Realising this goal requires embracing competing methodologies. Professor McCarthy questioned GWA studies, which restrict research to certain common gene variants, but it is important to acknowledge that rare gene variants are also making a significant contribution. To date, 40 genetic variants have been found that influence diabetes, but these account for perhaps less than 10 per cent of the genetic contribution to the disease. Furthermore, we understand little of the biology of these gene variants, meaning there is little scope for clinical translation.

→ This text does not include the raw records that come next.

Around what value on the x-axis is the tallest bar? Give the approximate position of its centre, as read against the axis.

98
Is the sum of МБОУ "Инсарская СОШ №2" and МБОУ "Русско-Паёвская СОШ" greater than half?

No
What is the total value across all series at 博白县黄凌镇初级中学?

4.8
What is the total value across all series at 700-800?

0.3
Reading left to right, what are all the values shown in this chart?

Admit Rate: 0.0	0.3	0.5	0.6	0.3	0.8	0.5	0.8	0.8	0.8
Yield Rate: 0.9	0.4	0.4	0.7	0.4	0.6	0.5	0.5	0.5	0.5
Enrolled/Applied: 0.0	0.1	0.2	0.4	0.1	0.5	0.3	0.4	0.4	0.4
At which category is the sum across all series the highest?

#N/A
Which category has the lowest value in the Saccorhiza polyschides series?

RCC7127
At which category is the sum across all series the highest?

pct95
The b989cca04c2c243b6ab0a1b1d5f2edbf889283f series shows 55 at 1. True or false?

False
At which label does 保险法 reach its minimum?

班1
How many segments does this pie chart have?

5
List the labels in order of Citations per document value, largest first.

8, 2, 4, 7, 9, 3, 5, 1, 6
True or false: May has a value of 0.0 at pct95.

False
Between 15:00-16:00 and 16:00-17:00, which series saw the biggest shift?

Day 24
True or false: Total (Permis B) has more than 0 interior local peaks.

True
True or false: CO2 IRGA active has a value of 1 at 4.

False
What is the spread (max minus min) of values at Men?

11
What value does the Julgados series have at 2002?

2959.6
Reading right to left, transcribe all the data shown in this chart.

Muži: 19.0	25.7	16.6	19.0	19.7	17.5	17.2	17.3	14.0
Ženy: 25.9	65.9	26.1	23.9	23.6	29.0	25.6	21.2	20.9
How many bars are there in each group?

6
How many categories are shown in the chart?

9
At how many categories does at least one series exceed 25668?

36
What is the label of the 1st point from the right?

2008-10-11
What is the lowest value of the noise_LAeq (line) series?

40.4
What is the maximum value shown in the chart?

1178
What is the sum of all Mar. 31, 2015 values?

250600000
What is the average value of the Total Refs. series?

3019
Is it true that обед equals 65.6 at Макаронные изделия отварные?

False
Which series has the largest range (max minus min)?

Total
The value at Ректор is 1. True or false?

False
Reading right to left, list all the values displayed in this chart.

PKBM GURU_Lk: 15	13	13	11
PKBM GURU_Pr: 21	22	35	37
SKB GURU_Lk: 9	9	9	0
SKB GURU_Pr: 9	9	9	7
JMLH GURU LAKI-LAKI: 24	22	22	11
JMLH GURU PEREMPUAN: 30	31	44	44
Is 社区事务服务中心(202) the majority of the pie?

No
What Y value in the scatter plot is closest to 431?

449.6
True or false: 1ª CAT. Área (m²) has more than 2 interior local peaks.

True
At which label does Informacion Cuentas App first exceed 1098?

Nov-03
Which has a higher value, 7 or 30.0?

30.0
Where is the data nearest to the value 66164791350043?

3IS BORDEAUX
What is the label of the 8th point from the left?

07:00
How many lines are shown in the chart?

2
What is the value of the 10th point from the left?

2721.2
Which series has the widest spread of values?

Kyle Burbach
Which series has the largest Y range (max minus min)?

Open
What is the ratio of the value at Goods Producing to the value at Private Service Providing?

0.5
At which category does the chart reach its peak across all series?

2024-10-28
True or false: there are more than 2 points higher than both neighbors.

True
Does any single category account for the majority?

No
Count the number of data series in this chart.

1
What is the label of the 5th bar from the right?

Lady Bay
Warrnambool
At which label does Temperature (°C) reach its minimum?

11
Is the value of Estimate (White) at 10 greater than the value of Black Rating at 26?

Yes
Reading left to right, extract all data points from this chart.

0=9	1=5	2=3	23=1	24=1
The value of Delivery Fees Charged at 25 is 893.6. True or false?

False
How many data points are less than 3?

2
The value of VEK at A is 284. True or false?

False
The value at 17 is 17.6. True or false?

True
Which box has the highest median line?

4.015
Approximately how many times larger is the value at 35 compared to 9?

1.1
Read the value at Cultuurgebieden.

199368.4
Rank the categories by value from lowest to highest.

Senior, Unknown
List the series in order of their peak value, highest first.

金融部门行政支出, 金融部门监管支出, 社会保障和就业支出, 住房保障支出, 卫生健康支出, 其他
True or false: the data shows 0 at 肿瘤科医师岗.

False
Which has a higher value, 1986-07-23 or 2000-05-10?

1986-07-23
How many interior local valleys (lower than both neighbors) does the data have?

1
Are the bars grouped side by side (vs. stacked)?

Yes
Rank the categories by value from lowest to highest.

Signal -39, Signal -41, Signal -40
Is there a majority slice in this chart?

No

Furthermore, the majority have been identified within populations of European origin meaning further studies will be needed to establish whether they have predictive value among other non-European populations.
In conclusion, Professor McCarthy stressed that what we know about the genetics of diabetes was really just the tip of the iceberg. He predicted that further research into understanding the biology of certain risk variants and identifying risk factors of intermediate predictive power and prevalence, would help provide a more complete view of the condition and lead to improved treatment and prevention.